*** Opening of TEXT PROVIDED ***

Sirt3 activation by HKL rescues P.g.‐suppressed cementoblast mineralisation. Origin and chemical structure of HKL (A). Molecule docking results between HKL and Sirt3 (B). Cytotoxicity of HKL to OCCM‐30 cells was measured by the CCK‐8 assay (C). The mRNA and protein expression of Sirt3 and mineralisation‐related markers in OCCM‐30 cells induced with or without HKL for 2 days was detected by RT‐qPCR (D) and western blot (E), respectively. ALP activity of OCCM‐30 cells induced with or without HKL for 7 days was measured by ALP staining (F). Mineralised nodule formation capacity of OCCM‐30 cells induced with or without HKL for 14 days was measured by ARS (G). The rescuing effect of HKL on the expression of Sirt3 and mineralisation‐related markers suppressed by P.g. (MOI = 100) in OCCM‐30 cells induced for 2 days was verified by RT‐qPCR (H) and western blot (I). The rescuing effect of HKL on the ALP activity suppressed by P.g. (MOI = 100) in OCCM‐30 cells induced for 7 days was verified by ALP staining (J). The rescuing effect of HKL on the mineralised nodule formation capacity suppressed by P.g. (MOI = 100) in OCCM‐30 cells induced for 10 days was verified by ARS (K). CCK‐8, cell counting kit‐8; HKL, honokiol. *p < 0.05, **p < 0.01 and ***p < 0.001. p > 0.05 was considered not significant (ns).

Further, we wonder whether Sirt3 activation could rescue P.g.‐inhibited cell mineralisation. The results showed that Sirt3 downregulation in P.g.‐infected cells was reversed after HKL treatment (Figure 3H,I). Also, P.g.‐suppressed CB mineralisation was totally rescued by HKL (Figure 3H–K). Thus, these results indicated that Sirt3 mediated P.g.‐suppressed CB mineralisation. Targeting Sirt3 by HKL shows an outstanding mineralisation‐rescuing effect.

*** Close of TEXT PROVIDED ***
*** Opening of SOURCE MATERIAL ***

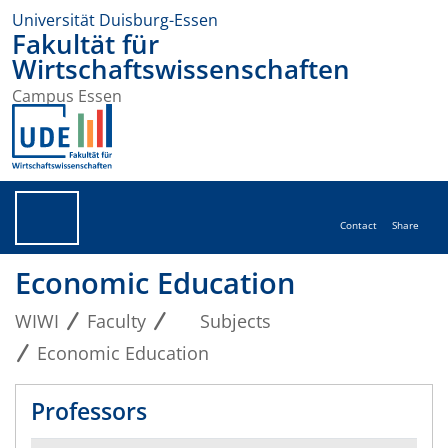
Universität Duisburg-Essen
Fakultät für
Wirtschaftswissenschaften
Campus Essen
Contact
Share
Economic Education
WIWI
Faculty
Subjects
Economic Education
Professors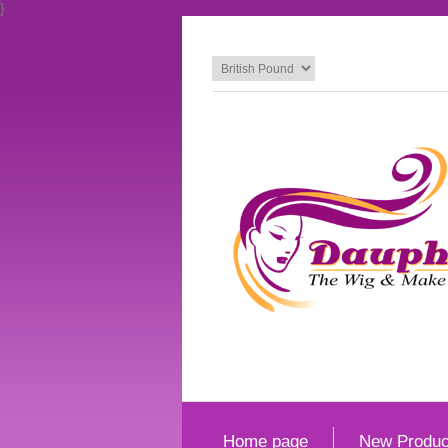
}
Home page
New Produc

*** Close of SOURCE MATERIAL ***

[WORK REQUIRED]
According to the text on honokiol and cementoblast mineralization, for how many days were OCCM-30 cells induced when ARS verified the rescue by HKL of mineralized nodule formation suppressed by P.g.?

[THE ANSWER]
10 days.